(Stored data entries)
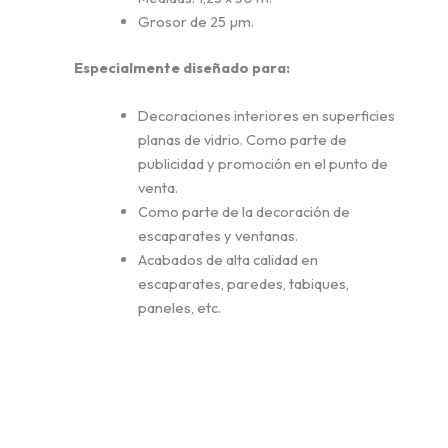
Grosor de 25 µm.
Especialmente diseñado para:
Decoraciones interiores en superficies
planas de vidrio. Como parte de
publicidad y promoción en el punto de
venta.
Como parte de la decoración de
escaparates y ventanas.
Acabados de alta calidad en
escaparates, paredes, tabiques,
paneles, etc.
---
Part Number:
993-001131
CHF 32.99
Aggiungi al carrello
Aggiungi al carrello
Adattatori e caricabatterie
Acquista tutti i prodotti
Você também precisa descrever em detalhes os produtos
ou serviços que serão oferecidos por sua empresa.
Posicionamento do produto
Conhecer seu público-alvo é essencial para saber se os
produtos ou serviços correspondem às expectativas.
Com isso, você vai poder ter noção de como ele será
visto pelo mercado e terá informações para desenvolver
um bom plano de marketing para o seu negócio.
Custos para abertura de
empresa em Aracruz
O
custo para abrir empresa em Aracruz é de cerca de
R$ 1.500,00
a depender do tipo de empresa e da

> _YOUR GOAL_
Look above for the line holding "produtos ou serviços". Print it and every line after it, exactly, through the line holding "a depender do tipo de empresa e da".

> _ANSWER FOR THIS EXERCISE_
produtos ou serviços correspondem às expectativas.
Com isso, você vai poder ter noção de como ele será
visto pelo mercado e terá informações para desenvolver
um bom plano de marketing para o seu negócio.
Custos para abertura de
empresa em Aracruz
O
custo para abrir empresa em Aracruz é de cerca de
R$ 1.500,00
a depender do tipo de empresa e da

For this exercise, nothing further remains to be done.